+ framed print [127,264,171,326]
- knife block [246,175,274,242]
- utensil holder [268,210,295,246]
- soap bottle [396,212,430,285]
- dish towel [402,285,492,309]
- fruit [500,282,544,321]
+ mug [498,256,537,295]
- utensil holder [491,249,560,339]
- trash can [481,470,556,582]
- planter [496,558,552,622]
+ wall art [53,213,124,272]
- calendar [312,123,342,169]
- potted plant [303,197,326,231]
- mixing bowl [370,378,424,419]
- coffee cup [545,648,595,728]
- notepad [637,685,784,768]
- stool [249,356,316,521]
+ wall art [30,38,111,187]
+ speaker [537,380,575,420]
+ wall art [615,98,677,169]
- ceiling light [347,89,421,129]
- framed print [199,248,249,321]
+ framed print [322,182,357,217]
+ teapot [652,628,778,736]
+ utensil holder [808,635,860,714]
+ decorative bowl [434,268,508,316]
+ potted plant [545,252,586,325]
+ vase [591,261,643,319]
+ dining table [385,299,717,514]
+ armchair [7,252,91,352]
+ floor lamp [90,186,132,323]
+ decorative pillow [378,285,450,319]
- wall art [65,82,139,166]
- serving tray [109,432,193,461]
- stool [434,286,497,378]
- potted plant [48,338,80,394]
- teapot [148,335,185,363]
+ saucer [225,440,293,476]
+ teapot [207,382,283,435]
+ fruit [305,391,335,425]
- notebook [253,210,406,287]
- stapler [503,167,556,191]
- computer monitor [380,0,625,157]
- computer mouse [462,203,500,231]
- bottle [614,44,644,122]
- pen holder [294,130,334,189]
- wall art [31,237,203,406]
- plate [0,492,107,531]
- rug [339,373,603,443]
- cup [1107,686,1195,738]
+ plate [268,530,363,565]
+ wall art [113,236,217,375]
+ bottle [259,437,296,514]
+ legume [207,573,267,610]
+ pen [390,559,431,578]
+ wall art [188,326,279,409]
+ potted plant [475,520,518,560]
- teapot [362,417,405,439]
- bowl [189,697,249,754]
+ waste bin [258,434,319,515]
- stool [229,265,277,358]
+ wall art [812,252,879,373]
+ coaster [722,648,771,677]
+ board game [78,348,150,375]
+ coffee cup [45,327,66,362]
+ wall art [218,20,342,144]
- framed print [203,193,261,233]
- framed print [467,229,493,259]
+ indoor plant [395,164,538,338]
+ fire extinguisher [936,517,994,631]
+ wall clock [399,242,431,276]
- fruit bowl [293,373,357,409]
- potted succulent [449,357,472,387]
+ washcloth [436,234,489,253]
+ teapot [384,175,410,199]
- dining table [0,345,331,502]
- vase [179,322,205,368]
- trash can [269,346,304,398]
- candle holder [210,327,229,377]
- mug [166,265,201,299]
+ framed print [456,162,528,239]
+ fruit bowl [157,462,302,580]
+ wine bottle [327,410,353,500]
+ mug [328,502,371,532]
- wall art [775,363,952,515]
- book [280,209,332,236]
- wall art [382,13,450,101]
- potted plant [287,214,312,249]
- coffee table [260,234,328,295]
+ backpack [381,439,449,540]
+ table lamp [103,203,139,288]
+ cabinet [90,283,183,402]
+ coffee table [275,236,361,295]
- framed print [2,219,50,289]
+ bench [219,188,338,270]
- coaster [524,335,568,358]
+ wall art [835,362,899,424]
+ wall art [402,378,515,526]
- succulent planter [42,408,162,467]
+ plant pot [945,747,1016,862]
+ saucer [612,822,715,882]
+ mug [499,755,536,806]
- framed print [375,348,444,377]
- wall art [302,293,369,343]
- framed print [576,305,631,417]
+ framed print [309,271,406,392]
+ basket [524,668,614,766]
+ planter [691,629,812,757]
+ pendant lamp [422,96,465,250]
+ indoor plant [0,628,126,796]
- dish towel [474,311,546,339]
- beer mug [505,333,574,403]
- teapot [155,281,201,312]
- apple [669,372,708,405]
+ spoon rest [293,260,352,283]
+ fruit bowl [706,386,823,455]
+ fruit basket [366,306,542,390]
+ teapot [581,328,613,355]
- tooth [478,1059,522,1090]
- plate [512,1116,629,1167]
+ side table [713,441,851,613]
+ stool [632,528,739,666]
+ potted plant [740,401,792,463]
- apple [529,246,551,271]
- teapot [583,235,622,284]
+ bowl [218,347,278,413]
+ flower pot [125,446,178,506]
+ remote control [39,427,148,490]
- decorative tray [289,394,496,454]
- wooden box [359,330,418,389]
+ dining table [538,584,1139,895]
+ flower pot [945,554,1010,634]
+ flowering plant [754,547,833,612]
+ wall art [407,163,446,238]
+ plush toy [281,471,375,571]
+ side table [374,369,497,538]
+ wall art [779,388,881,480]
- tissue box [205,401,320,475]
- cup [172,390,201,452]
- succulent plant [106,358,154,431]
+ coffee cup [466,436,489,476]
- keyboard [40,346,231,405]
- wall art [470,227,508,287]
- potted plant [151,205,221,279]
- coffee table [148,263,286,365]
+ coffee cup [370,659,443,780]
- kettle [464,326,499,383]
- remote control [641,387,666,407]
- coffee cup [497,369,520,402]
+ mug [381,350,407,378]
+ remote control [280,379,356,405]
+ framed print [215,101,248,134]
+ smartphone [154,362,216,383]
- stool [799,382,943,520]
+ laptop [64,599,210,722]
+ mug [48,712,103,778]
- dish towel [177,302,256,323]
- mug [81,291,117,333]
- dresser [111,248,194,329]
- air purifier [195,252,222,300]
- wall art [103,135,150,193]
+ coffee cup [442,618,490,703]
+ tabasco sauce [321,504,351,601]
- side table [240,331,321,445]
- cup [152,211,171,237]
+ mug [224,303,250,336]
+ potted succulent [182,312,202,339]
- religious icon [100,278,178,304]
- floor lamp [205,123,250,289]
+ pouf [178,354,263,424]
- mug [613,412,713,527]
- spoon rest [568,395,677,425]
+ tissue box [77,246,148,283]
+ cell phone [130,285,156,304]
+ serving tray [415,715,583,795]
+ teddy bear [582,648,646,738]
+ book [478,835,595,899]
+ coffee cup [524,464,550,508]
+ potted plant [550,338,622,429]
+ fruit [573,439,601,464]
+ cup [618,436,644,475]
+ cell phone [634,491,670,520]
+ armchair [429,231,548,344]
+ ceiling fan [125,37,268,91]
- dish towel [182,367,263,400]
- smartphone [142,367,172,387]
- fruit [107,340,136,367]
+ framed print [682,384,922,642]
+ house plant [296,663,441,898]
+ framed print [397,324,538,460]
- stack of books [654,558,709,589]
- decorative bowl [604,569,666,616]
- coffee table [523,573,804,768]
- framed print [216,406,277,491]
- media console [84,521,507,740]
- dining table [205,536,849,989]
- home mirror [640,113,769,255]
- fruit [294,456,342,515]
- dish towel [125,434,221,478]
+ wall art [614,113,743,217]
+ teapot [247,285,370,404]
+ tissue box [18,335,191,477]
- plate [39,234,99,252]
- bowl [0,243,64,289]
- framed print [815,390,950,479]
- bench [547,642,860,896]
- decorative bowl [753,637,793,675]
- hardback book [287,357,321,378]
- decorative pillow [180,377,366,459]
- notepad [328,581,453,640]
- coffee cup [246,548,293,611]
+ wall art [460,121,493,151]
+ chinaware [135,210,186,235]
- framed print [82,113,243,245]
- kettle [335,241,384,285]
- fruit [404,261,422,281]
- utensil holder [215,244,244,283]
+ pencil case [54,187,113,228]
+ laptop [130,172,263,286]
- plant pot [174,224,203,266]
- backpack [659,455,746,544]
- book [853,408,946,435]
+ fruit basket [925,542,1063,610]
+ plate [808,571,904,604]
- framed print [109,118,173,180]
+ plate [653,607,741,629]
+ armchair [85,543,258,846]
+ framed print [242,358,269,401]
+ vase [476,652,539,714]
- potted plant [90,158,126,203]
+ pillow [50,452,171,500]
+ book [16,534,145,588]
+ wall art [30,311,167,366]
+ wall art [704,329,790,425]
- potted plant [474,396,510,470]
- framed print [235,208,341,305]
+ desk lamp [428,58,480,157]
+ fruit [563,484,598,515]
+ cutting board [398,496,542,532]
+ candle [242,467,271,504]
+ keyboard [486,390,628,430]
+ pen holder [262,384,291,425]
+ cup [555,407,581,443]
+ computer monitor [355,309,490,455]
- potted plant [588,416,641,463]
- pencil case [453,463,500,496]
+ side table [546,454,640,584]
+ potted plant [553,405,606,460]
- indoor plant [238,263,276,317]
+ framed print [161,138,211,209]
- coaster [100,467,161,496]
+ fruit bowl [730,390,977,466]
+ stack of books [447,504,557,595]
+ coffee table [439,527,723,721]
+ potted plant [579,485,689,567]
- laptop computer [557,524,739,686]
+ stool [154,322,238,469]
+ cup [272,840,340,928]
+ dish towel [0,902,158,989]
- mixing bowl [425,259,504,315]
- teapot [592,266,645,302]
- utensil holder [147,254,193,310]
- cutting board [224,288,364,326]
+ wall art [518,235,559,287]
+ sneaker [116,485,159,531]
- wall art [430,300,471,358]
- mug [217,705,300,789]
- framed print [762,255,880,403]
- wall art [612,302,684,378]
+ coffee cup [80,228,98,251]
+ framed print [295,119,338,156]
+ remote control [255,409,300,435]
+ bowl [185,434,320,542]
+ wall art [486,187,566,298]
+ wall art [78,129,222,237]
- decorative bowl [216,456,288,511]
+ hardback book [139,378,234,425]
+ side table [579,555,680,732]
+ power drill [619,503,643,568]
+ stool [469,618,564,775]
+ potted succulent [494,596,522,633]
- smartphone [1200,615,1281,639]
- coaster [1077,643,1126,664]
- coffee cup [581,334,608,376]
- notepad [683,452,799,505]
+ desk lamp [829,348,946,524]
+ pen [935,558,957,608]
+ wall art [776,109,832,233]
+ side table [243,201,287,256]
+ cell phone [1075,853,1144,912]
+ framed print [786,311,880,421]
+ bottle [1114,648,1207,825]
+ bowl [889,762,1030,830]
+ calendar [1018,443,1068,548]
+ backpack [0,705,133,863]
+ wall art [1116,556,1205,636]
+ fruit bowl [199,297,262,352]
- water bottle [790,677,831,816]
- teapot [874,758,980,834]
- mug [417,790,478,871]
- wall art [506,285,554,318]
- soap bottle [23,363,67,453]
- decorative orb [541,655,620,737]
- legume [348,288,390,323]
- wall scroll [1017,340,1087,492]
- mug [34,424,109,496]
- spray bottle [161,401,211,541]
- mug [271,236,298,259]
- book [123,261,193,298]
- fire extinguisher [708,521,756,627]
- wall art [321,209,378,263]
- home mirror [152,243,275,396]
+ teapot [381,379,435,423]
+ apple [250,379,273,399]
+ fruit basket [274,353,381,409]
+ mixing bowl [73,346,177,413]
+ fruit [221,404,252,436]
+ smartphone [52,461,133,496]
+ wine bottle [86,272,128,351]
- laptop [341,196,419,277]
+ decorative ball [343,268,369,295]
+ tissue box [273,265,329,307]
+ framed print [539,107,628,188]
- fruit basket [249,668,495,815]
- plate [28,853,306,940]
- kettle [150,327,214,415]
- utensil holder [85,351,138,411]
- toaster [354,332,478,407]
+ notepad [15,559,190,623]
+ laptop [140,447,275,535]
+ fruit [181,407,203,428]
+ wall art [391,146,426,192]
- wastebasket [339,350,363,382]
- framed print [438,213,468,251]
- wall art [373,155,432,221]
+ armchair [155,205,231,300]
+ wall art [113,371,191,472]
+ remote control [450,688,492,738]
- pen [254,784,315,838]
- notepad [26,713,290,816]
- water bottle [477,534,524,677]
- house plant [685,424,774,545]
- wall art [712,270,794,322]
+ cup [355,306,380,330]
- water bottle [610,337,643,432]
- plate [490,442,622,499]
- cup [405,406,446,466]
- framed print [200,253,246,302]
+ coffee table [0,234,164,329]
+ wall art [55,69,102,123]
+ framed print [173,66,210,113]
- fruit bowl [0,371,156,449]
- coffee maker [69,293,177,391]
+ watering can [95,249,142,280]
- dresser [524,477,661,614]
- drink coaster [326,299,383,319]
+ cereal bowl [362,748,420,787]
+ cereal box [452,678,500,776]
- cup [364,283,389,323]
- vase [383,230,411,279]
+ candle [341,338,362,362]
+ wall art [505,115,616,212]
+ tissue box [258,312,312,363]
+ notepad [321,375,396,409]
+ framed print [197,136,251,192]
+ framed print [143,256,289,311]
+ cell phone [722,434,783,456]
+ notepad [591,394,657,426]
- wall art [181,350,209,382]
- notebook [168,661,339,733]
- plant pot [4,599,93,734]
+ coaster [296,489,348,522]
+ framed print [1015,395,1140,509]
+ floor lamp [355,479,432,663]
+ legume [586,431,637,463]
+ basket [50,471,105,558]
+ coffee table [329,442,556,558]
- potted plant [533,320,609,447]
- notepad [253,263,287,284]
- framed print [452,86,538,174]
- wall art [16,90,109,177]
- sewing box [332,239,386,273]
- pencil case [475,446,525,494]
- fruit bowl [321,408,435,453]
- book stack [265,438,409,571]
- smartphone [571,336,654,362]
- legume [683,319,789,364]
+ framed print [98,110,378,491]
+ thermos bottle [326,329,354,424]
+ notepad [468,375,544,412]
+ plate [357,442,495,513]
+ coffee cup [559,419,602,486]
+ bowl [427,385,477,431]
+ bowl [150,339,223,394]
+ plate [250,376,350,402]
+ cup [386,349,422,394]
★ ★ ★ ★
Activity: A single figure is required: how many lines above contain the word "ceiling".

Result of this task: 2